Abstract

The "mountain" dusky is a charismatic ecomorph of Dusky Salamander (Desmognathus): smaller (~20-50mm SVL), more terrestrial and montane woodland species, typically with round tails and extremely variable, often colorful patterns. Originally considered a single species (D. ochrophaeus), populations across the Appalachians are now divided into D. abditus, D. carolinensis, D. ochrophaeus, D. ocoee, and D. orestes, which do not form a clade but are instead scattered across the phylogeny of Desmognathus. A Coastal Plain species with a mountain dusky phenotype (D. apalachicolae) is also nested within a lineage related to D. ocoee. Within the current concept of D. ocoee, there are up to 8 genetically distinct geographic lineages which display significantly different but substantially overlapping morphologies. Recent studies have suggested that as many as six species could reasonably be delimited based on genetic data.
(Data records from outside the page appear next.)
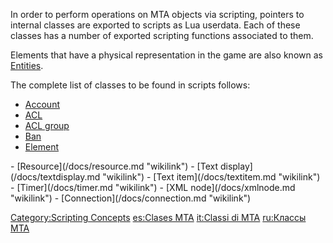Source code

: In order to perform operations on MTA objects via scripting, pointers to internal classes are exported to scripts as Lua userdata. Each of these classes has a number of exported scripting functions associated to them.

Elements that have a physical representation in the game are also known as [Entities](/docs/entity.md "wikilink").

The complete list of classes to be found in scripts follows:

-   [Account](/docs/account.md "wikilink")
-   [ACL](/docs/acl.md "wikilink")
-   [ACL group](/docs/aclgroup.md "wikilink")
-   [Ban](/docs/ban.md "wikilink")
-   [Element](/docs/element.md "wikilink")

<!-- -->

</ul>
-   [Resource](/docs/resource.md "wikilink")
-   [Text display](/docs/textdisplay.md "wikilink")
-   [Text item](/docs/textitem.md "wikilink")
-   [Timer](/docs/timer.md "wikilink")
-   [XML node](/docs/xmlnode.md "wikilink")
-   [Connection](/docs/connection.md "wikilink")

[Category:Scripting Concepts](/docs/category:scripting_concepts.md "wikilink") [es:Clases MTA](/es:Clases_MTA.md "wikilink") [it:Classi di MTA](/it:Classi_di_MTA.md "wikilink") [ru:Классы MTA](/ru:Классы_MTA.md "wikilink")
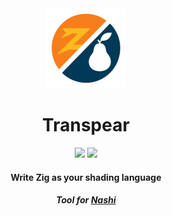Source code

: <div align="center">
  <div>
      <img src="assets/Transpear-Logo.png" style="width:128px; height:auto;"></img>
      <h1>Transpear</h1>
  </div>
  <img src="https://img.shields.io/badge/written%20in-Zig-orange?logo=zig"></img>
  <img src="https://img.shields.io/badge/✓-cross--platform--shading🔺💻-brightgreen"></img>

  <h4>Write Zig as your shading language</h4>
  <h5>Tool for <a href="https://github.com/mozbeel/Nashi">Nashi</a>
</div>

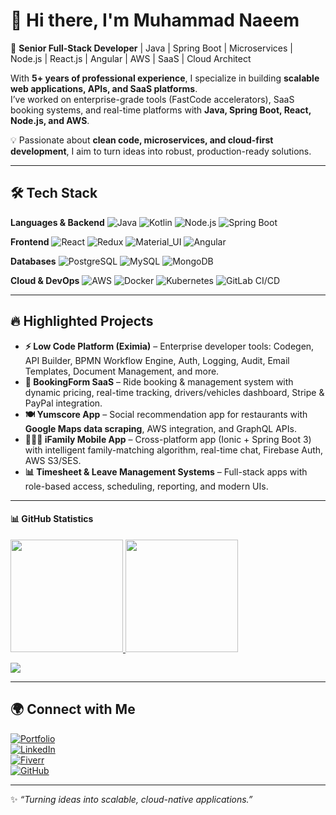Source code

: # 👋 Hi there, I'm Muhammad Naeem  

🚀 **Senior Full-Stack Developer** | Java | Spring Boot | Microservices | Node.js | React.js | Angular | AWS | SaaS | Cloud Architect  

With **5+ years of professional experience**, I specialize in building **scalable web applications, APIs, and SaaS platforms**.  
I’ve worked on enterprise-grade tools (FastCode accelerators), SaaS booking systems, and real-time platforms with **Java, Spring Boot, React, Node.js, and AWS**.  

💡 Passionate about **clean code, microservices, and cloud-first development**, I aim to turn ideas into robust, production-ready solutions.  

---

## 🛠 Tech Stack

**Languages & Backend**
![Java](https://img.shields.io/badge/Java-ED8B00?style=flat&logo=openjdk&logoColor=white)
![Kotlin](https://img.shields.io/badge/Kotlin-0095D5?style=flat&logo=kotlin&logoColor=white)
![Node.js](https://img.shields.io/badge/Node.js-43853D?style=flat&logo=node.js&logoColor=white)
![Spring Boot](https://img.shields.io/badge/Spring_Boot-6DB33F?style=flat&logo=spring&logoColor=white)

**Frontend**
![React](https://img.shields.io/badge/React-61DAFB?style=flat&logo=react&logoColor=black)
![Redux](https://img.shields.io/badge/Redux-764ABC?style=flat&logo=redux&logoColor=white)
![Material_UI](https://img.shields.io/badge/Material--UI-0081CB?style=flat&logo=material-ui&logoColor=white)
![Angular](https://img.shields.io/badge/Angular-DD0031?style=flat&logo=angular&logoColor=white)

**Databases**
![PostgreSQL](https://img.shields.io/badge/PostgreSQL-336791?style=flat&logo=postgresql&logoColor=white)
![MySQL](https://img.shields.io/badge/MySQL-4479A1?style=flat&logo=mysql&logoColor=white)
![MongoDB](https://img.shields.io/badge/MongoDB-47A248?style=flat&logo=mongodb&logoColor=white)

**Cloud & DevOps**
![AWS](https://img.shields.io/badge/AWS-232F3E?style=flat&logo=amazon-aws&logoColor=white)
![Docker](https://img.shields.io/badge/Docker-2496ED?style=flat&logo=docker&logoColor=white)
![Kubernetes](https://img.shields.io/badge/Kubernetes-326CE5?style=flat&logo=kubernetes&logoColor=white)
![GitLab CI/CD](https://img.shields.io/badge/GitLab_CI%2FCD-FC6D26?style=flat&logo=gitlab&logoColor=white)

---

## 🔥 Highlighted Projects  

- **⚡ Low Code Platform (Eximia)** – Enterprise developer tools: Codegen, API Builder, BPMN Workflow Engine, Auth, Logging, Audit, Email Templates, Document Management, and more.  
- **🚖 BookingForm SaaS** – Ride booking & management system with dynamic pricing, real-time tracking, drivers/vehicles dashboard, Stripe & PayPal integration.  
- **🍽️ Yumscore App** – Social recommendation app for restaurants with **Google Maps data scraping**, AWS integration, and GraphQL APIs.  
- **👨‍👩‍👧 iFamily Mobile App** – Cross-platform app (Ionic + Spring Boot 3) with intelligent family-matching algorithm, real-time chat, Firebase Auth, AWS S3/SES.  
- **📊 Timesheet & Leave Management Systems** – Full-stack apps with role-based access, scheduling, reporting, and modern UIs.  

---

#### 📊 GitHub Statistics

<a href="https://github.com/mnaeem99">
  <img height="180em" src="https://github-readme-stats.vercel.app/api?username=mnaeem99&theme=radical&show_icons=true" />
  <img height="180em" src="https://github-readme-stats.vercel.app/api/top-langs/?username=mnaeem99&theme=radical&layout=compact" />
</a>

![](https://komarev.com/ghpvc/?username=mnaeem99)

---

## 🌍 Connect with Me  

[![Portfolio](https://img.shields.io/badge/Portfolio-Visit%20Website-orange?style=flat&logo=google-chrome)](https://your-portfolio-link.com)  
[![LinkedIn](https://img.shields.io/badge/LinkedIn-blue?style=flat&logo=linkedin)](https://www.linkedin.com/in/mnaeem99)  
[![Fiverr](https://img.shields.io/badge/Fiverr-white?style=flat&logo=fiverr)](https://www.fiverr.com/m_naeem9)  
[![GitHub](https://img.shields.io/badge/GitHub-black?style=flat&logo=github)](https://github.com/mnaeem99)  

---

✨ *“Turning ideas into scalable, cloud-native applications.”*  



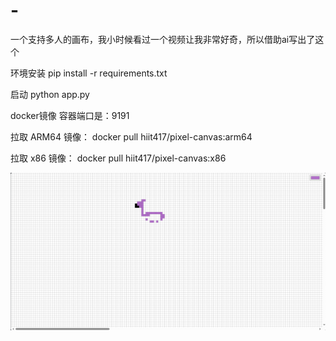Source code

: # -
一个支持多人的画布，我小时候看过一个视频让我非常好奇，所以借助ai写出了这个

环境安装
pip install -r requirements.txt

启动
python app.py

docker镜像
容器端口是：9191

拉取 ARM64 镜像：
docker pull hiit417/pixel-canvas:arm64

拉取 x86 镜像：
docker pull hiit417/pixel-canvas:x86

![效果图](https://github.com/fhgfhgfj/-/blob/main/效果.png)
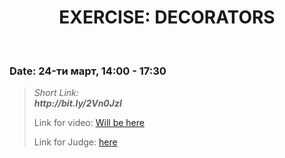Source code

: <h1 align="center">EXERCISE: DECORATORS</h1>
    <br>

<h3>Date: 24-ти март, 14:00 - 17:30</h3>

<blockquote>
    <p>
        <i>
            Short Link: <br> 
            <b>
                http://bit.ly/2Vn0JzI
            </b> 
        </i>
    </p>
    <p>
        Link for video: 
        <a href="#">Will be here</a>
    </p>
        <p>
        Link for Judge: 
        <a href="https://judge.softuni.bg/Contests/Practice/Index/1947#0">here</a>
    </p>
</blockquote>
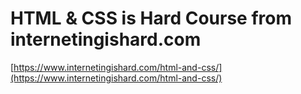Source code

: # HTML & CSS is Hard Course from internetingishard.com

[https://www.internetingishard.com/html-and-css/](https://www.internetingishard.com/html-and-css/)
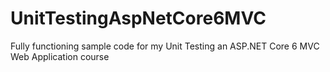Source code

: # UnitTestingAspNetCore6MVC
Fully functioning sample code for my Unit Testing an ASP.NET Core 6 MVC Web Application course
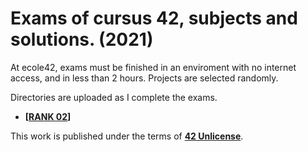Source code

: # Exams of cursus 42, subjects and solutions. (2021)

At ecole42, exams must be finished in an enviroment with no internet access, and in less than 2 hours. 
Projects are selected randomly.

Directories are uploaded as I complete the exams.
* **[[RANK 02](https://github.com/Preposterone/42_exams_2021/tree/master/Rank_02)]**

This work is published under the terms of **[42 Unlicense](https://github.com/gcamerli/42unlicense)**.
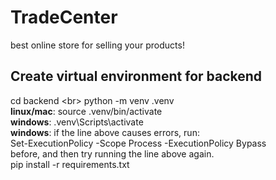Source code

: # TradeCenter
best online store for selling your products!

## Create virtual environment for backend
cd backend <br\>
python -m venv .venv <br/>
**linux/mac**: source .venv/bin/activate <br/>
**windows**: .venv\Scripts\activate <br/>
**windows**: if the line above causes errors, run: <br/>
Set-ExecutionPolicy -Scope Process -ExecutionPolicy Bypass<br/> 
before, and then try running the line above again.<br/>
pip install -r requirements.txt
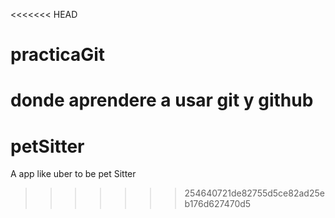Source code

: <<<<<<< HEAD
# practicaGit
donde aprendere a usar git y github
=======
# petSitter
A app like uber to be pet Sitter
>>>>>>> 254640721de82755d5ce82ad25eb176d627470d5
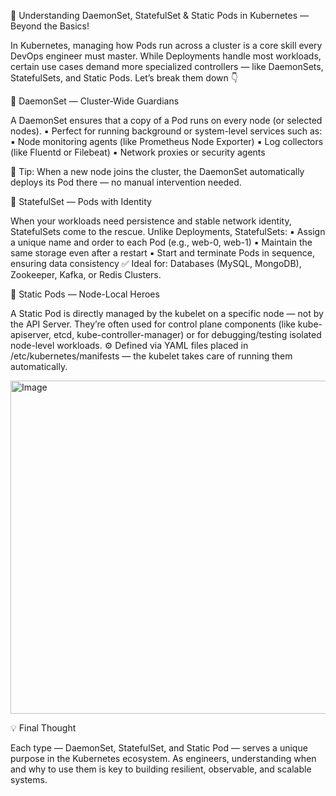 🚀 Understanding DaemonSet, StatefulSet & Static Pods in Kubernetes — Beyond the Basics!

In Kubernetes, managing how Pods run across a cluster is a core skill every DevOps engineer must master. While Deployments handle most workloads, certain use cases demand more specialized controllers — like DaemonSets, StatefulSets, and Static Pods. Let’s break them down 👇

🔹 DaemonSet — Cluster-Wide Guardians

A DaemonSet ensures that a copy of a Pod runs on every node (or selected nodes).
▪️ Perfect for running background or system-level services such as:
▪️ Node monitoring agents (like Prometheus Node Exporter)
▪️ Log collectors (like Fluentd or Filebeat)
▪️ Network proxies or security agents

📌 Tip: When a new node joins the cluster, the DaemonSet automatically deploys its Pod there — no manual intervention needed.

🔹 StatefulSet — Pods with Identity

When your workloads need persistence and stable network identity, StatefulSets come to the rescue.
Unlike Deployments, StatefulSets:
▪️ Assign a unique name and order to each Pod (e.g., web-0, web-1)
▪️ Maintain the same storage even after a restart
▪️ Start and terminate Pods in sequence, ensuring data consistency
✅ Ideal for: Databases (MySQL, MongoDB), Zookeeper, Kafka, or Redis Clusters.

🔹 Static Pods — Node-Local Heroes

A Static Pod is directly managed by the kubelet on a specific node — not by the API Server.
 They’re often used for control plane components (like kube-apiserver, etcd, kube-controller-manager) or for debugging/testing isolated node-level workloads.
⚙️ Defined via YAML files placed in /etc/kubernetes/manifests — the kubelet takes care of running them automatically.

<img width="800" height="533" alt="Image" src="https://github.com/user-attachments/assets/07a36f1f-5e73-44dd-aaf2-9df862158e74" />

💡 Final Thought

Each type — DaemonSet, StatefulSet, and Static Pod — serves a unique purpose in the Kubernetes ecosystem.
 As engineers, understanding when and why to use them is key to building resilient, observable, and scalable systems.
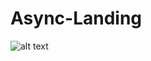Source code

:# Async-Landing
![alt text](https://github.com/ejmz216/Async-Landing/blob/tree/main/src/img/page.png)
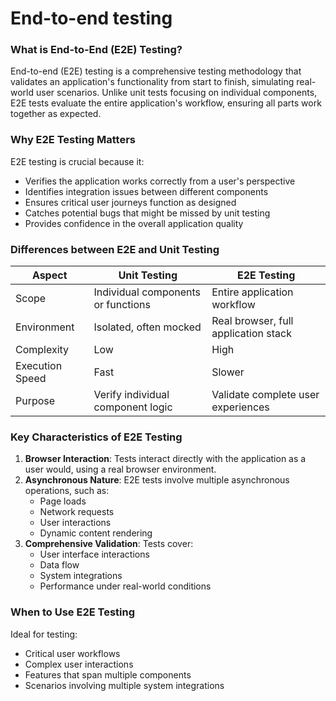 # End-to-end testing

### What is End-to-End (E2E) Testing?

End-to-end (E2E) testing is a comprehensive testing methodology that validates an application's functionality from start to finish, simulating real-world user scenarios. Unlike unit tests focusing on individual components, E2E tests evaluate the entire application's workflow, ensuring all parts work together as expected.

### Why E2E Testing Matters

E2E testing is crucial because it:

* Verifies the application works correctly from a user's perspective
* Identifies integration issues between different components
* Ensures critical user journeys function as designed
* Catches potential bugs that might be missed by unit testing
* Provides confidence in the overall application quality

### Differences between E2E and Unit Testing

| Aspect          | Unit Testing                       | E2E Testing                          |
| --------------- | ---------------------------------- | ------------------------------------ |
| Scope           | Individual components or functions | Entire application workflow          |
| Environment     | Isolated, often mocked             | Real browser, full application stack |
| Complexity      | Low                                | High                                 |
| Execution Speed | Fast                               | Slower                               |
| Purpose         | Verify individual component logic  | Validate complete user experiences   |

### Key Characteristics of E2E Testing

1. **Browser Interaction**: Tests interact directly with the application as a user would, using a real browser environment.
2. **Asynchronous Nature**: E2E tests involve multiple asynchronous operations, such as:
   * Page loads
   * Network requests
   * User interactions
   * Dynamic content rendering
3. **Comprehensive Validation**: Tests cover:
   * User interface interactions
   * Data flow
   * System integrations
   * Performance under real-world conditions

### When to Use E2E Testing

Ideal for testing:

* Critical user workflows
* Complex user interactions
* Features that span multiple components
* Scenarios involving multiple system integrations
We evaluate the strength of that evidence here and find support for five species in the D. apalachicolae + D. ocoee group. The first is D. apalachicolae in essentially its originally described form from the Coastal Plain. The second and third are D. adatsihi sp. nov. and D. balsameus sp. nov., endemic to the Great Smoky/Plott Balsam and Great Balsam Mountains, respectively. The fourth corresponds to the resurrected D. perlapsus for populations from the Alarka and Cowee Mountains in North Carolina, through the Chattahoochee River drainage to the Fall Line in the Piedmont of Georgia and Alabama. The fifth is D. ocoee, here restricted to populations in the Nantahala and Unicoi Mountains and southernmost Blue Ridge escarpment, along with previously recognized populations from the Cumberland Escarpment and Cumberland Plateau of south-central Tennessee and northeastern Alabama. This taxon concept of D. ocoee includes three deeply divergent geographic genetic segments that hybridize across two contact zones, while D. apalachicolae may be nested within some southern Blue Ridge populations of D. ocoee. The resurrected form of D. perlapsus also exhibits some admixture with the newly restricted D. ocoee. While this taxonomic arrangement is robust and stably derived from mitochondrial, morphological, and nuclear data, more sophisticated future analyses sampling additional populations and loci to estimate relationships may reach more subtle conclusions regarding the identity of some lineages within D. ocoee.